Cracked green olives
To remove the bitterness from unripe green fruits, they are beaten with a stone, which is why the name has a bright characteristic of this variety. After pre-treatment, they are marinated in salt water with aromatic ingredients such as wild fennel and lemon. The resulting characteristic taste makes them a popular additive in alcoholic and non-alcoholic drinks.
Thassos
To impart a rich flavor and chewy texture, Tassos black olives are sun dried and cured in salt. After the fruits become raisin-like, they are served with cheese, used as an addition to salads and stews, and placed on pizza. They sell wrinkled black olives packed with oregano in olive oil.
Manaki
The fruits have a light green color and a pronounced olive taste. Small size and weight. The elastic, crispy flesh, easily separated from the stone, is especially appreciated.They ripen slowly.
Blonde Conservolea
The variety is used to make a snack for traditional Greek vodka. To do this, unripe fruits are collected and marinated in a mixture of an aqueous solution of sea salt and red wine vinegar.
Koroneiki
The Koroneiki variety is characterized by its small size and rich aroma. More than half of all olive oil in Greece is produced from the fruits of this particular variety, which is why it is called the “Queen of Olives.”
Halkidiki
The variety grows on the Chalkidiki peninsula in northern Greece. After pitting, large olives are often stuffed using various fillings.
How to choose olives?
The vast majority of fruits reach store shelves in canned form. When choosing, you should pay attention to the following points:
- Packaging integrity. The product is sold in glass, tin jars, and plastic packaging. There is no significant difference, but any container should not have visible damage. If there are dents on the tin can, it is better to refuse such a purchase.

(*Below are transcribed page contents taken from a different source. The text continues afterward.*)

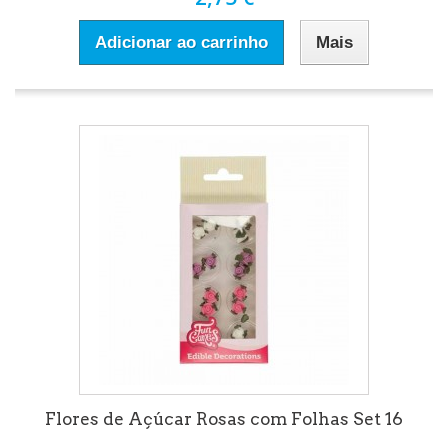
Adicionar ao carrinho
Mais
Flores de Açúcar Rosas com Folhas Set 16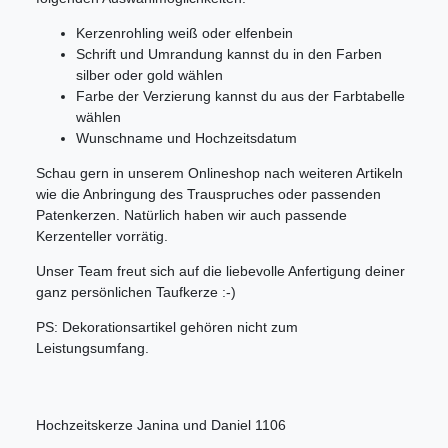
Kerzenrohling weiß oder elfenbein
Schrift und Umrandung kannst du in den Farben
silber oder gold wählen
Farbe der Verzierung kannst du aus der Farbtabelle
wählen
Wunschname und Hochzeitsdatum
Schau gern in unserem Onlineshop nach weiteren Artikeln
wie die Anbringung des Trauspruches oder passenden
Patenkerzen. Natürlich haben wir auch passende
Kerzenteller vorrätig.
Unser Team freut sich auf die liebevolle Anfertigung deiner
ganz persönlichen Taufkerze :-)
PS: Dekorationsartikel gehören nicht zum
Leistungsumfang.
Hochzeitskerze Janina und Daniel 1106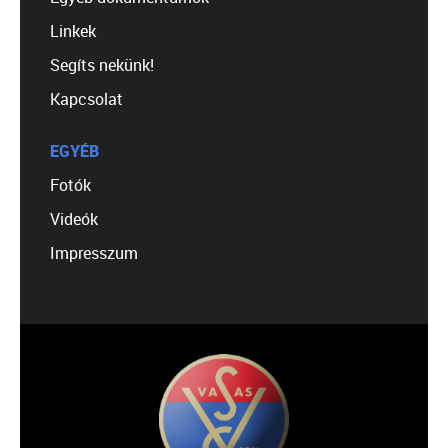
Linkek
Segíts nekünk!
Kapcsolat
EGYÉB
Fotók
Videók
Impresszum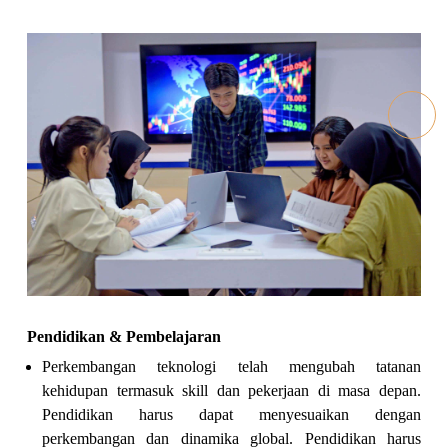
Pendidikan & Pembelajaran
Perkembangan teknologi telah mengubah tatanan
kehidupan termasuk skill dan pekerjaan di masa depan.
Pendidikan harus dapat menyesuaikan dengan
perkembangan dan dinamika global. Pendidikan harus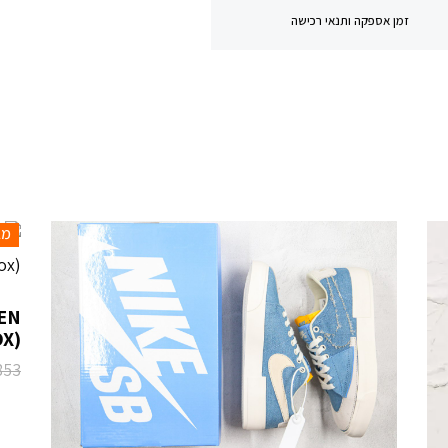
זמן אספקה ותנאי רכישה
מב
EN
X)
853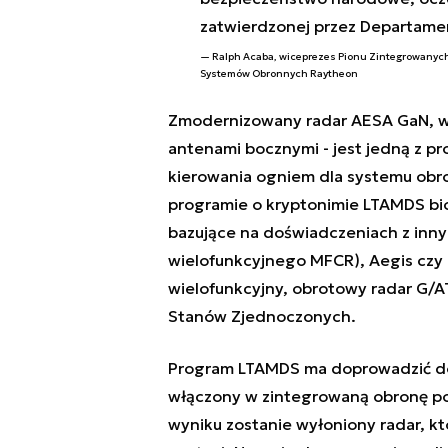
zatwierdzonej przez Departame
Ralph Acaba, wiceprezes Pionu Zintegrowanych
Systemów Obronnych Raytheon
Zmodernizowany radar AESA GaN, w 
antenami bocznymi - jest jedną z pr
kierowania ogniem dla systemu obr
programie o kryptonimie LTAMDS bio
bazujące na doświadczeniach z inn
wielofunkcyjnego MFCR), Aegis czy
wielofunkcyjny, obrotowy radar G/A
Stanów Zjednoczonych.
Program LTAMDS ma doprowadzić do
włączony w zintegrowaną obronę po
wyniku zostanie wyłoniony radar, kt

- Compound. You should read the information on the packaging and choose a product with fewer additives. We must remember that more preservatives are added to stuffed fruits to preserve the filling; such a product is less healthy.

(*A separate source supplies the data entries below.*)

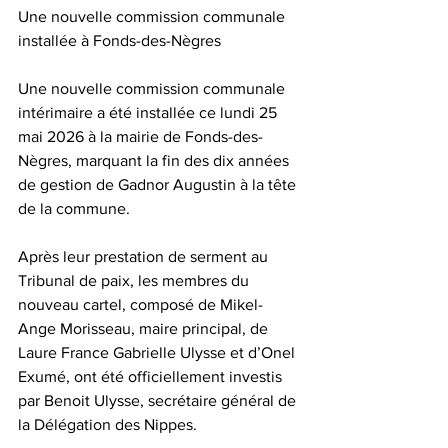
Une nouvelle commission communale 
installée à Fonds-des-Nègres
Une nouvelle commission communale 
intérimaire a été installée ce lundi 25 
mai 2026 à la mairie de Fonds-des-
Nègres, marquant la fin des dix années 
de gestion de Gadnor Augustin à la tête 
de la commune.
Après leur prestation de serment au 
Tribunal de paix, les membres du 
nouveau cartel, composé de Mikel-
Ange Morisseau, maire principal, de 
Laure France Gabrielle Ulysse et d’Onel 
Exumé, ont été officiellement investis 
par Benoit Ulysse, secrétaire général de 
la Délégation des Nippes.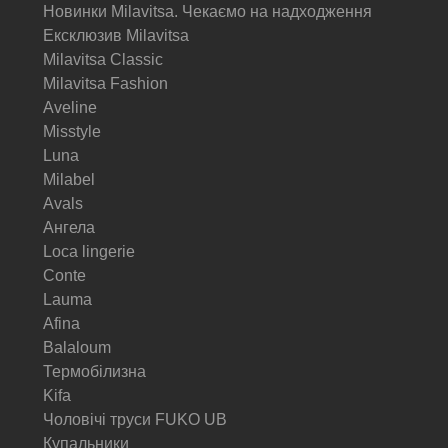
Новинки Milavitsa. Чекаємо на надходження
Ексклюзив Milavitsa
Milavitsa Classic
Milavitsa Fashion
Aveline
Misstyle
Luna
Milabel
Avals
Ангела
Loca lingerie
Conte
Lauma
Afina
Balaloum
Термобілизна
Kifa
Чоловічі труси FUKO UB
Купальники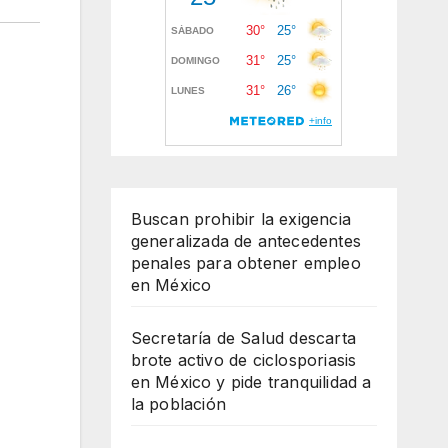
Buscan prohibir la exigencia
generalizada de antecedentes
penales para obtener empleo
en México
Secretaría de Salud descarta
brote activo de ciclosporiasis
en México y pide tranquilidad a
la población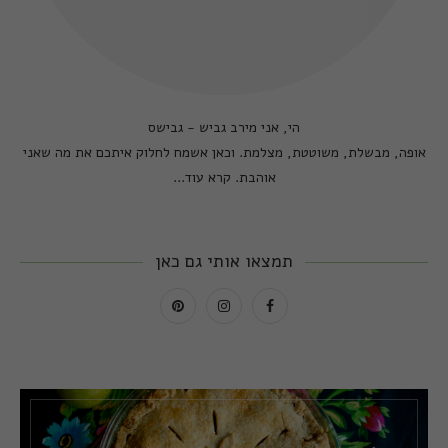
הי, אני מירב גביש - גבישס
אופה, מבשלת, משוטטת, מצלמת. וכאן אשמח לחלוק איתכם את מה שאני
אוהבת.
קרא עוד...
תמצאו אותי גם כאן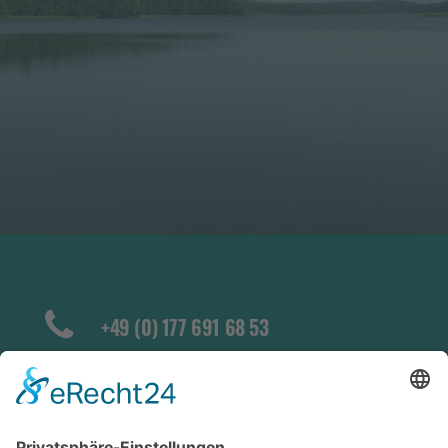
+49 (0) 177 691 68 53
info@naturundferienpark-
altdorfersee.de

- Best before date. Canned olives have a long shelf life, but once the expiration date expires, the product becomes hazardous to health.
- Olive size. If the housewife is going to stuff olives at home or use them to prepare any dish, size may matter. On the packaging it can be found in the form of a number indicating the number of fruits per 100 g. Moreover, the larger the number, the smaller the olives themselves.

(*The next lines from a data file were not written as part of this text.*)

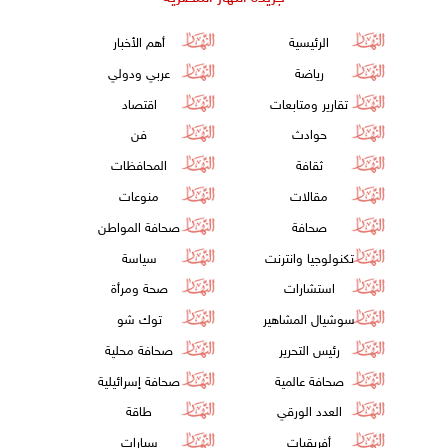
الرئيسية
أهم الأخبار
رياضة
عربي ودولي
تقارير ومتابعات
اقتصاد
حوادث
فن
ثقافة
المحافظات
مقالات
منوعات
صحافة
صحافة المواطن
تكنولوجيا وانترنت
سياسة
استشارات
صحة ومرأة
سوشيال المشاهير
توك شو
رئيس التحرير
صحافة محلية
صحافة عالمية
صحافة إسرائيلية
العدد الورقي
طاقة
أفريقيات
سيارات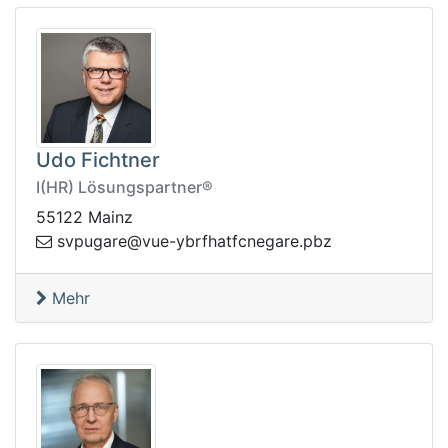
Udo Fichtner
I(HR) Lösungspartner®
55122 Mainz
hfrby-euv@eragupvs
zbp.eragencfta
Mehr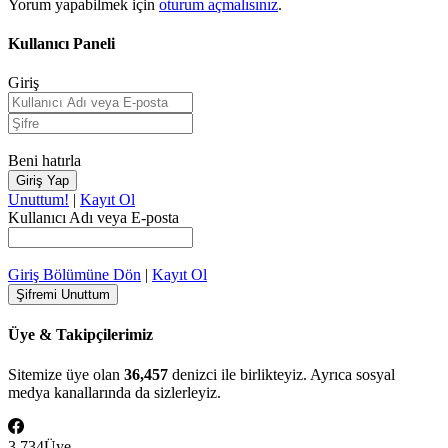
Yorum yapabilmek için
oturum açmalısınız
.
Kullanıcı Paneli
Giriş
Beni hatırla
Unuttum!
|
Kayıt Ol
Kullanıcı Adı veya E-posta
Giriş Bölümüne Dön
|
Kayıt Ol
Üye & Takipçilerimiz
Sitemize üye olan
36,457
denizci ile birlikteyiz. Ayrıca sosyal
medya kanallarında da sizlerleyiz.
3.734
Üye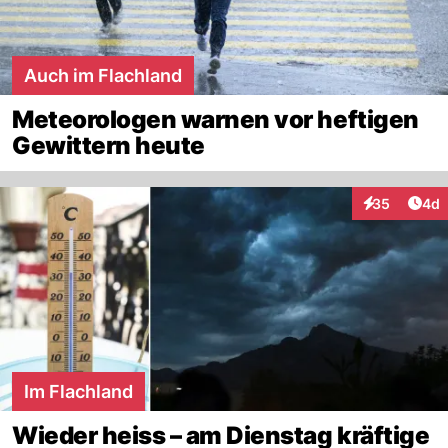
Auch im Flachland
Meteorologen warnen vor heftigen
Gewittern heute
Arti
35
4d
Interaktionen
Im Flachland
Wieder heiss – am Dienstag kräftige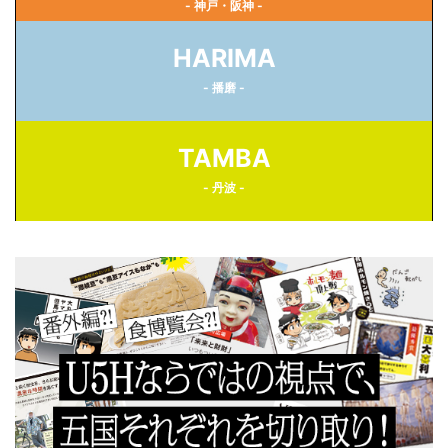
- 神戸・阪神 -
HARIMA
- 播磨 -
TAMBA
- 丹波 -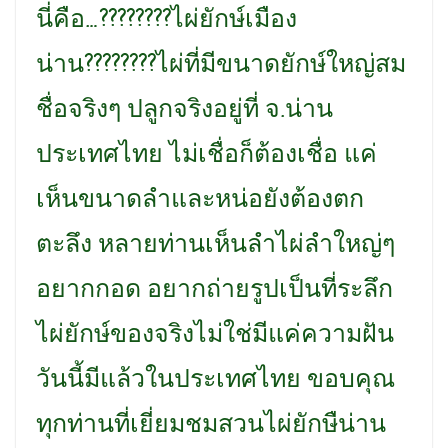
นี่คือ…????????ไผ่ยักษ์เมือง
น่าน????????ไผ่ที่มีขนาดยักษ์ใหญ่สม
ชื่อจริงๆ ปลูกจริงอยู่ที่ จ.น่าน
ประเทศไทย ไม่เชื่อก็ต้องเชื่อ แค่
เห็นขนาดลำและหน่อยังต้องตก
ตะลึง หลายท่านเห็นลำไผ่ลำใหญ่ๆ
อยากกอด อยากถ่ายรูปเป็นที่ระลึก
ไผ่ยักษ์ของจริงไม่ใช่มีแค่ความฝัน
วันนี้มีแล้วในประเทศไทย ขอบคุณ
ทุกท่านที่เยี่ยมชมสวนไผ่ยักษืน่าน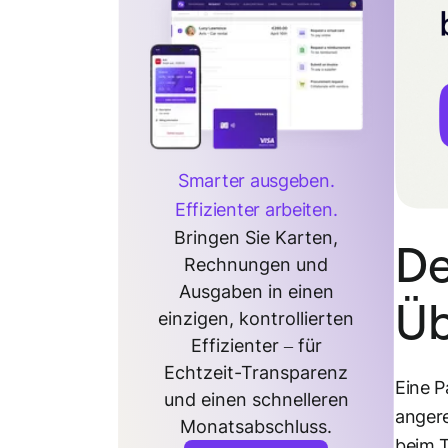
Smarter ausgeben.
Effizienter arbeiten.
Bringen Sie Karten,
De
Rechnungen und
Ausgaben in einen
Üb
einzigen, kontrollierten
Effizienter – für
Echtzeit-Transparenz
Eine P
und einen schnelleren
anger
Monatsabschluss.
beim T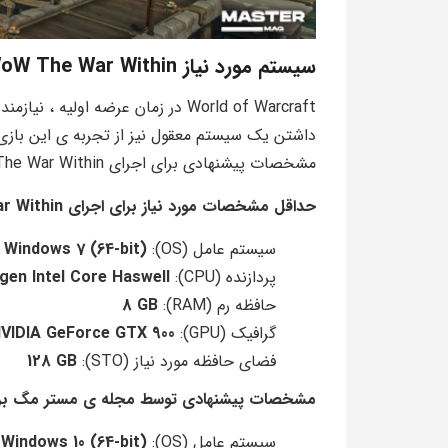
سیستم مورد نیاز WoW The War Within
World of Warcraft در زمان عرضه اولی
داشتن یک سیستم معقول نیز از تجربه ی این بازی 
مشخصات پیشنهادی برای اجرای WoW The War Within نگاهی می اندازیم.
حداقل مشخصات مورد نیاز برای اجرای WoW The War Within
سیستم عامل (OS):
(Windows 7 (64-bit
پردازنده (CPU):
gen Intel Core Haswell
حافظه رم (RAM):
8 GB
گرافیک (GPU):
VIDIA GeForce GTX 900
فضای حافظه مورد نیاز (STO):
128 GB
مشخصات پیشنهادی توسط مجله ی مستر مگ برای اجرای  Within
سیستم عامل (OS):
(Windows 10 (64-bit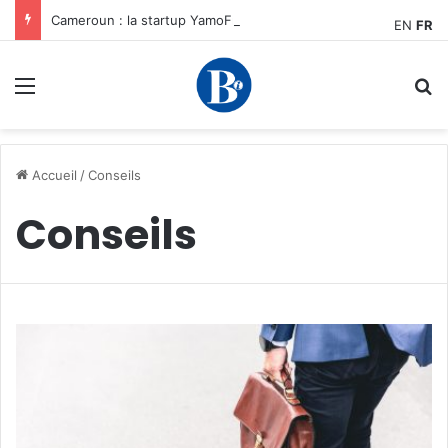
Cameroun : la startup YamoFret sélectionnée au programme HEC Challenge+ Afrique pour accélérer la transformation du fret en Afrique centrale
EN
FR
Menu
R
Accueil
/
Conseils
Conseils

- Olive color.If it is possible to examine the color of the fruit through a glass jar or vacuum packaging, you need to pay attention to its uniformity. Despite the variety of colors of olives depending on the variety and degree of ripening, one fruit should not be spotted, and all olives in one package should be of the same shade.
Cultivation, care and harvesting
If a gardener decides to grow an olive tree on his plot, he must remember that not all climatic conditions are suitable for the plant. If it is not possible to provide the necessary conditions in open ground, they are grown in indoor greenhouse-type premises and at home. In this case, choose shrubby and low-growing varieties.
The olive comes from the Mediterranean and will not survive the frosty winter. The tree's root system can withstand short-term cold temperatures down to -15 degrees, but prolonged frosts are destructive. Flowers are the least frost-resistant. If there is frost during the flowering period, the crop will suffer significantly. The tree tolerates drought well, but does not like flooding, which is why it is important to ensure good drainage. Does not tolerate olive trees or shade.
When caring for a tree, it is important to trim the crown regularly, otherwise you will not achieve a good harvest. Particular attention must be paid to the prevention and timely control of diseases and pests, the resistance of which the plant has is rather weak.
Taking into account the beneficial properties of olives, they can and should be given a place in your diet. It is not for nothing that the inhabitants of the Mediterranean, who constantly eat olives, are famous for their longevity.